She nodded and bit her lip on a smile. “Yes. But I . . .” She gazed at him. “Actually, I’m glad to see you here, Carl. It has to be a sign.”
A good sign, he hoped. Perhaps he ought to say something to cinch the goodness of this ‘sign’? What?
“Well, I better”—she gestured to her purse—“freshen up.”
She moved toward the ladies’ and his chance was gone. Maybe later in the evening.
Jason’s spot at the table was at the end, closest to the stage and the grand piano. The tables were different, they’d been rearranged, but he was sitting exactly where he’d been sitting with Owen on their first date. Uh, fake date.
He scoured the table, again. Definitely no Owen.
Alex was assigned their table, and they shared a grin as he took Jason’s drinks order. “Uncle not here yet?”
“Maybe he took Mary out for a walk and lost track of time?”
Or maybe he’d decided enough with faking. He wasn’t going to come. He’d rather hang with Hayden.
When Alex came back with drinks, and then starters, Owen still hadn’t shown up. Briefly, he’d hung up on Carl to fire Owen a quick message, but no reply. Carl was the only one glued to Jason’s line.
“Holy shit,” Alex murmured and almost dropped a plate of oysters. Jason followed Alex’s surprised gaze across the restaurant to three figures piling in at the door, being led to a round table near the window. Hannah, and Alex’s tartan-loving grandparents.
Jason pressed a napkin to his mouth. “Did you know they’d be here?”
Alex quietly hyperventilated next to him. “What do they want? Is this . . . an intervention?”
“Maybe they’re here to offer support. To tell you they’re here for you.”
Alex shook as he pretended to be busy refolding a napkin. “Oh my God. Jason. Make them go away. Please. What if . . . what if . . . I can’t right now. I have to work. I can’t cry. I—”
His breathing worsened. Sounded uncannily like Patricia had after he’d fed her pineapple. He patted Alex’s back. God, he felt those what ifs . . . the anticipation, the fear of rejection. The impending loneliness.
“Deep breath, Alex. It’s okay. I promise, it’ll be okay.”
“How do you know that? How can you be sure?”

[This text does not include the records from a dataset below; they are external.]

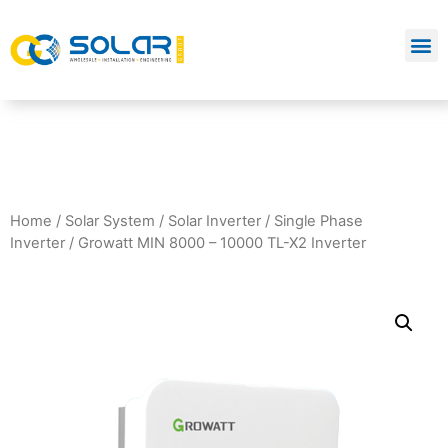
Home
/
Solar System
/
Solar Inverter
/
Single Phase
Inverter
/ Growatt MIN 8000 – 10000 TL-X2 Inverter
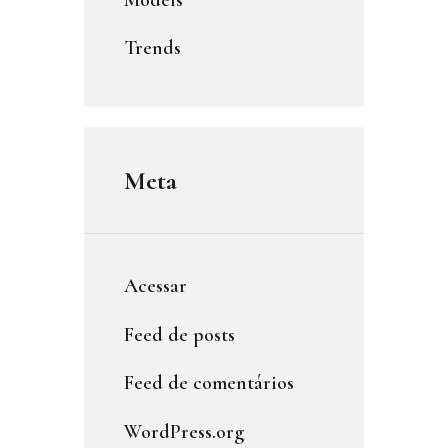
Trends
Meta
Acessar
Feed de posts
Feed de comentários
WordPress.org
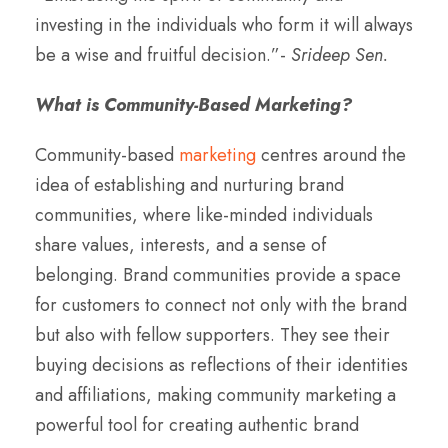
investing in the individuals who form it will always
be a wise and fruitful decision.”-
Srideep Sen.
What is Community-Based Marketing?
Community-based
marketing
centres around the
idea of establishing and nurturing brand
communities, where like-minded individuals
share values, interests, and a sense of
belonging. Brand communities provide a space
for customers to connect not only with the brand
but also with fellow supporters. They see their
buying decisions as reflections of their identities
and affiliations, making community marketing a
powerful tool for creating authentic brand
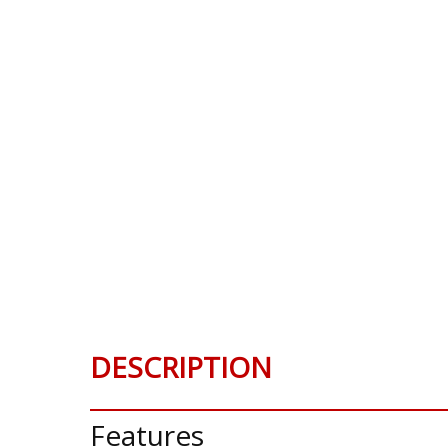
DESCRIPTION
Features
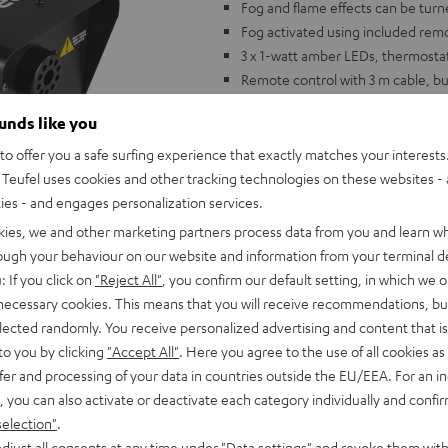
Fog and flame effects can be turne
Fog activated using included rem
3 x 1-watt amber LEDs, thermostat
Remote control with 3 m cable, buil
Dimensions: 265 x 145 x 130 mm, W
ounds like you
o offer you a safe surfing experience that exactly matches your interests.
Teufel uses cookies and other tracking technologies on these websites - 
ties - and engages personalization services.
kies, we and other marketing partners process data from you and learn w
rough your behaviour on our website and information from your terminal de
: If you click on
"Reject All"
, you confirm our default setting, in which we o
 necessary cookies. This means that you will receive recommendations, bu
elected randomly. You receive personalized advertising and content that is 
to you by clicking
"Accept All"
. Here you agree to the use of all cookies as 
fer and processing of your data in countries outside the EU/EEA. For an in
, you can also activate or deactivate each category individually and confi
selection"
.
djust all consents at any time under "Data settings" and revoke them with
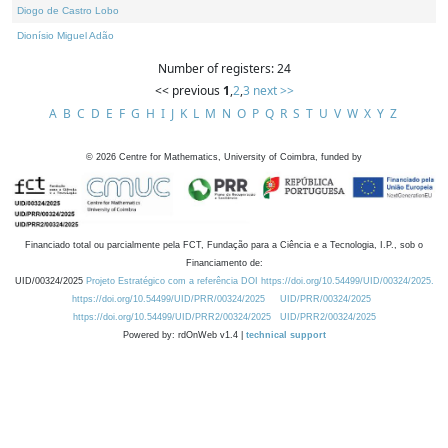
Diogo de Castro Lobo
Dionísio Miguel Adão
Number of registers: 24
<< previous
1
,
2
,
3
next >>
A
B
C
D
E
F
G
H
I
J
K
L
M
N
O
P
Q
R
S
T
U
V
W
X
Y
Z
©
2026
Centre for Mathematics, University of Coimbra, funded by
Financiado total ou parcialmente pela FCT, Fundação para a Ciência e a Tecnologia, I.P., sob o
Financiamento de:
UID/00324/2025
Projeto Estratégico com a referência DOI https://doi.org/10.54499/UID/00324/2025.
https://doi.org/10.54499/UID/PRR/00324/2025
UID/PRR/00324/2025
https://doi.org/10.54499/UID/PRR2/00324/2025
UID/PRR2/00324/2025
Powered by: rdOnWeb v1.4 |
technical support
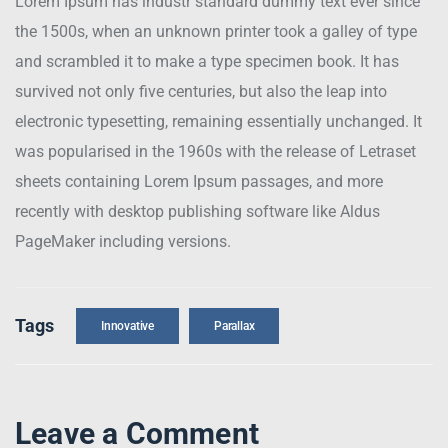
Lorem Ipsum has industr standard dummy text ever since
the 1500s, when an unknown printer took a galley of type
and scrambled it to make a type specimen book. It has
survived not only five centuries, but also the leap into
electronic typesetting, remaining essentially unchanged. It
was popularised in the 1960s with the release of Letraset
sheets containing Lorem Ipsum passages, and more
recently with desktop publishing software like Aldus
PageMaker including versions.
Tags
Innovative
Parallax
Leave a Comment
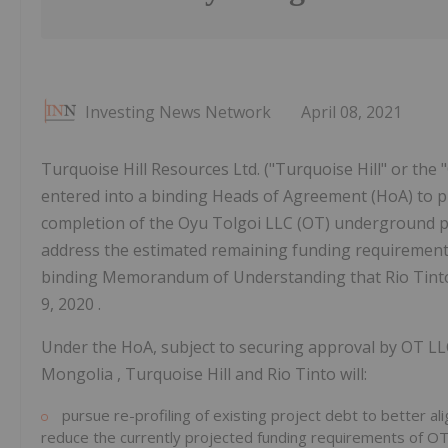
Investing News Network
April 08, 2021
Turquoise Hill Resources Ltd. ("Turquoise Hill" or th
entered into a binding Heads of Agreement (HoA) to pr
completion of the Oyu Tolgoi LLC (OT) underground pr
address the estimated remaining funding requirement o
binding Memorandum of Understanding that Rio Tinto 
9, 2020 .
Under the HoA, subject to securing approval by OT L
Mongolia
, Turquoise Hill and Rio Tinto will:
pursue re-profiling of existing project debt to better al
reduce the currently projected funding requirements of O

How could he know that? How could he be sure when he kept finding excuses not to say his truths?
Pete’s parents dinged their champagne glasses, the signal for toasts to begin. Him. He was first. His chair rumbled over the floor as he stood and fumbled for his cue cards. His heart banged against his phone. He felt Carl’s doing the same. A moment of twin solidarity.
“Pete and Nick—”
“Speak up,” someone called.
Another, “Use the microphone on the piano.” Addressing the restaurant, “You won’t mind five minutes of toasts from the stage, will you? Rubbish, Peter, you’re just sour because I beat you at bowls this morning.”

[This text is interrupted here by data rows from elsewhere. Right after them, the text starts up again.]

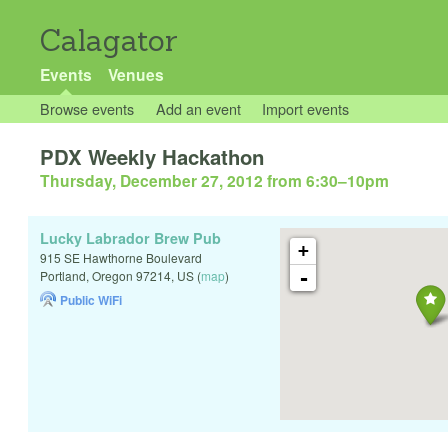
Calagator
Events
Venues
Browse events
Add an event
Import events
PDX Weekly Hackathon
Thursday, December 27, 2012 from 6:30
–
10pm
Lucky Labrador Brew Pub
+
915 SE Hawthorne Boulevard
-
Portland
,
Oregon
97214
,
US
(
map
)
Public WiFi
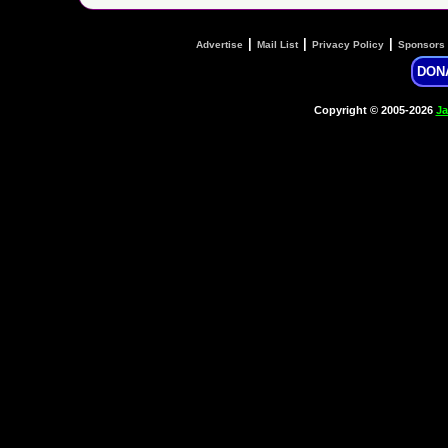
|
|
|
Advertise
Mail List
Privacy Policy
Sponsors
DON
Copyright © 2005-2026
Ja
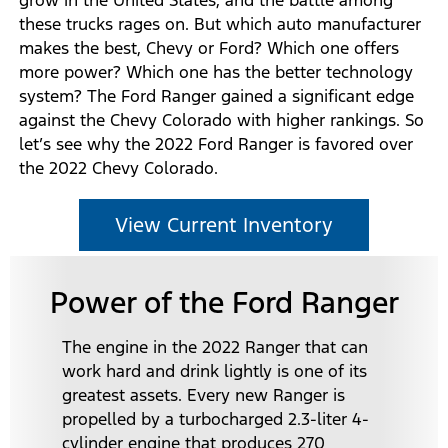
these trucks rages on. But which auto manufacturer
makes the best, Chevy or Ford? Which one offers
more power? Which one has the better technology
system? The Ford Ranger gained a significant edge
against the Chevy Colorado with higher rankings. So
let’s see why the 2022 Ford Ranger is favored over
the 2022 Chevy Colorado.
View Current Inventory
Power of the Ford Ranger
The engine in the 2022 Ranger that can
work hard and drink lightly is one of its
greatest assets. Every new Ranger is
propelled by a turbocharged 2.3-liter 4-
cylinder engine that produces 270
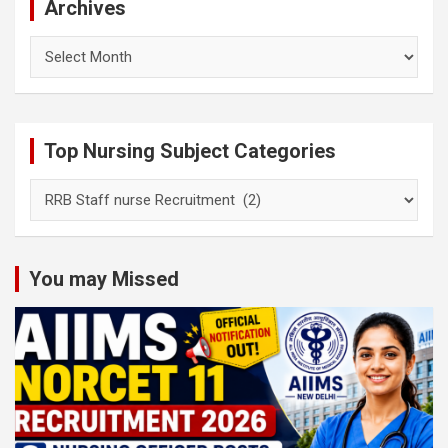
Archives
Archives
Top Nursing Subject Categories
Top
Nursing
Subject
Categories
You may Missed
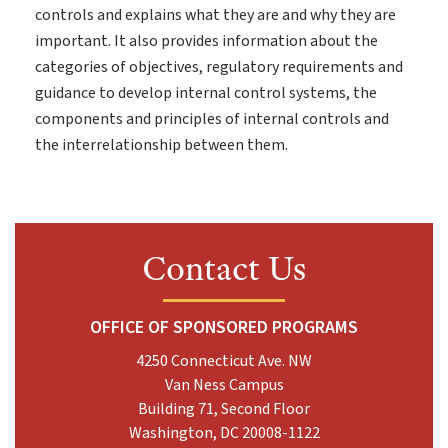
controls and explains what they are and why they are
important. It also provides information about the
categories of objectives, regulatory requirements and
guidance to develop internal control systems, the
components and principles of internal controls and
the interrelationship between them.
Contact Us
OFFICE OF SPONSORED PROGRAMS
4250 Connecticut Ave. NW
Van Ness Campus
Building 71, Second Floor
Washington, DC 20008-1122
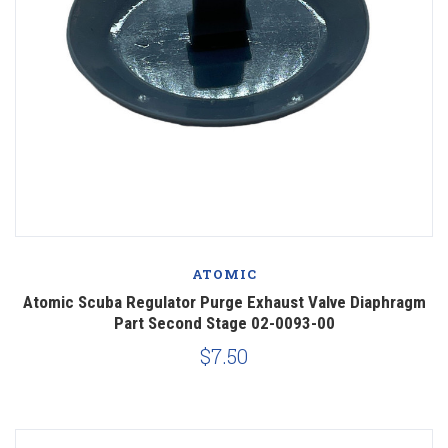
ATOMIC
Atomic Scuba Regulator Purge Exhaust Valve Diaphragm
Part Second Stage 02-0093-00
$7.50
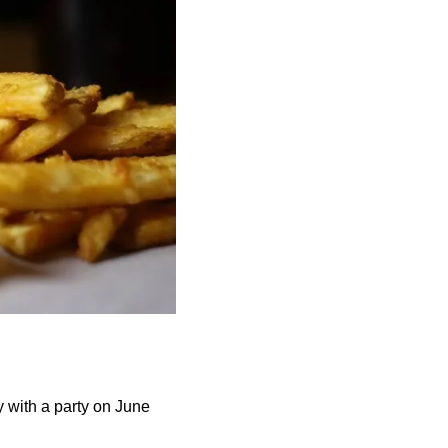
y with a party on June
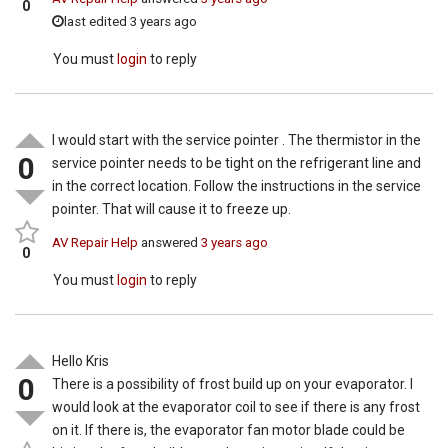
0
last edited 3 years ago
You must
login
to reply
I would start with the service pointer . The thermistor in the
0
service pointer needs to be tight on the refrigerant line and
in the correct location. Follow the instructions in the service
pointer. That will cause it to freeze up.
AV Repair Help
answered
3 years ago
0
You must
login
to reply
Hello Kris
0
There is a possibility of frost build up on your evaporator. I
would look at the evaporator coil to see if there is any frost
on it. If there is, the evaporator fan motor blade could be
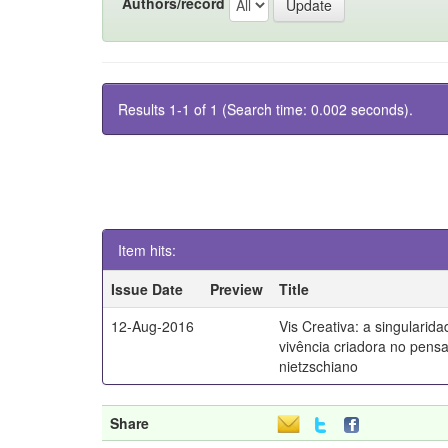
Authors/record
Results 1-1 of 1 (Search time: 0.002 seconds).
Item hits:
Issue Date
Preview
Title
12-Aug-2016
Vis Creativa: a singularid
vivência criadora no pen
nietzschiano
Share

A chorus of laughter and glass-tinkering started, and Jason was ushered to the platform. Alex scuttled along with him and handed over the microphone.

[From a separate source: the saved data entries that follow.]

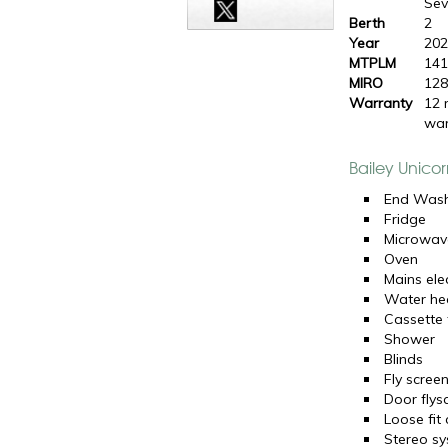
Sevi
Berth
2
Year
20
MTPLM
141
MIRO
128
Warranty
12 
war
Bailey Unicor
End Was
Fridge
Microwav
Oven
Mains elec
Water he
Cassette t
Shower
Blinds
Fly scree
Door flys
Loose fit
Stereo s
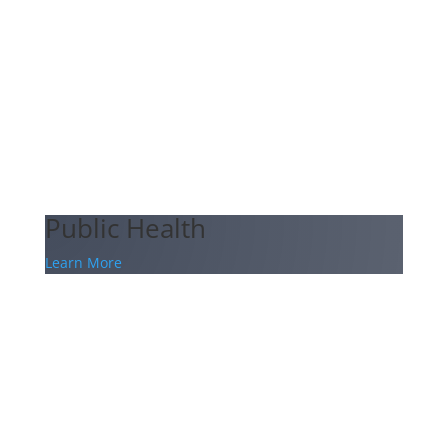
Public Health
Learn More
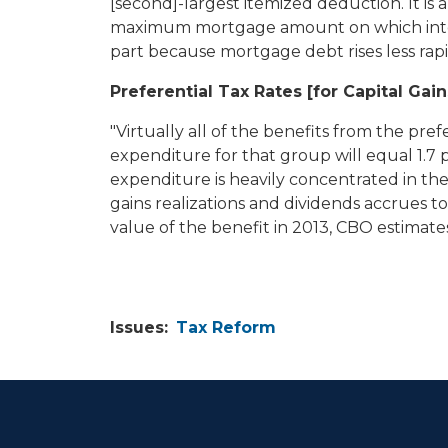
[second]-largest itemized deduction. It is 
maximum mortgage amount on which interes
part because mortgage debt rises less rap
Preferential Tax Rates [for Capital Gai
"Virtually all of the benefits from the pre
expenditure for that group will equal 1.7 p
expenditure is heavily concentrated in the
gains realizations and dividends accrues t
value of the benefit in 2013, CBO estimates
Issues
:
Tax Reform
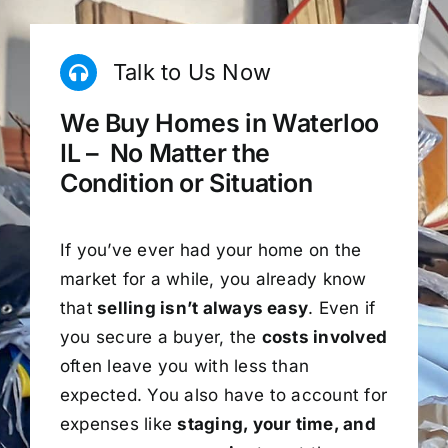
Talk to Us Now
We Buy Homes in Waterloo
IL – No Matter the
Condition or Situation
If you’ve ever had your home on the
market for a while, you already know
that
selling isn’t always easy
. Even if
you secure a buyer, the
costs involved
often leave you with less than
expected. You also have to account for
expenses like
staging, your time, and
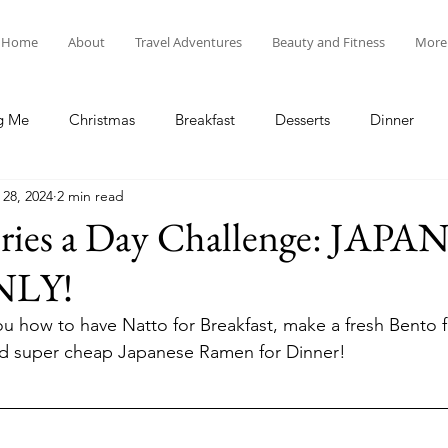
Home
About
Travel Adventures
Beauty and Fitness
More
g Me
Christmas
Breakfast
Desserts
Dinner
 28, 2024
2 min read
tyle
Lunch
New Year's
Random Holidays
Recip
ories a Day Challenge: JAPA
NLY!
cipes
Adventures in New England
My Vlog and Blog
u how to have Natto for Breakfast, make a fresh Bento f
and super cheap Japanese Ramen for Dinner!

Immediately, Hannah spotted her son and made towards him.
Tartan watched, riveted.
Cora looked up from her own intense candlelit moment.
Pete kissed his fiancé’s fingers, interlocked in his own, and smiled towards Jason.
Gripping the microphone, Jason cleared his throat. He’d been on stage a thousand times before, in packed theatres, but this small-town audience . . .
“Pete and Nick,” he began again, shaky voice magnified, filling the room. “You’re—”
Owen entered the restaurant with a purposeful stride and effortless grace.
“Beautiful.”
Chapter Eighteen
The fabric of Owen’s crisp suit shimmered under ambient light, moulding to all his hard contours. His gaze moved around the room, calm, controlled, until it landed on Jason. Electricity surged through him and his harsh breathing crackled through the speakers.
Owen stepped out the way of waitstaff and paused, folding his arms. Dark eyes fixed on him with all their knee-buckling intensity. Something lurked in that gaze. Something heavier than all the times Jason had looked at him before.
Gently sad.
His grip tripled on the microphone. Another tap on glass had him turning his head to Pete and Nick, acutely aware of Owen watching, waiting.
The words on his cue cards hovered at the tip of his tongue. When you met, you knew. This is the real thing. This is what I’ve been waiting for my whole life and you bravely jumped in with both feet. You knew when you find the person who makes you happy, you want to have that happiness for the rest of your life. And you want that life to start right away.
Another glance at Owen. A shift in his posture. A spark in his eyes that shot tingles right through to Jason’s feet.
What if . . . what if . . .
His heart jammed into his throat.
Carl.
Cora.
Rejection.
Loneliness.
Owen.
Hannah had crossed the room, only the width of a table from Alex. Alex dropped a flute glass. It shattered, causing heads to turn.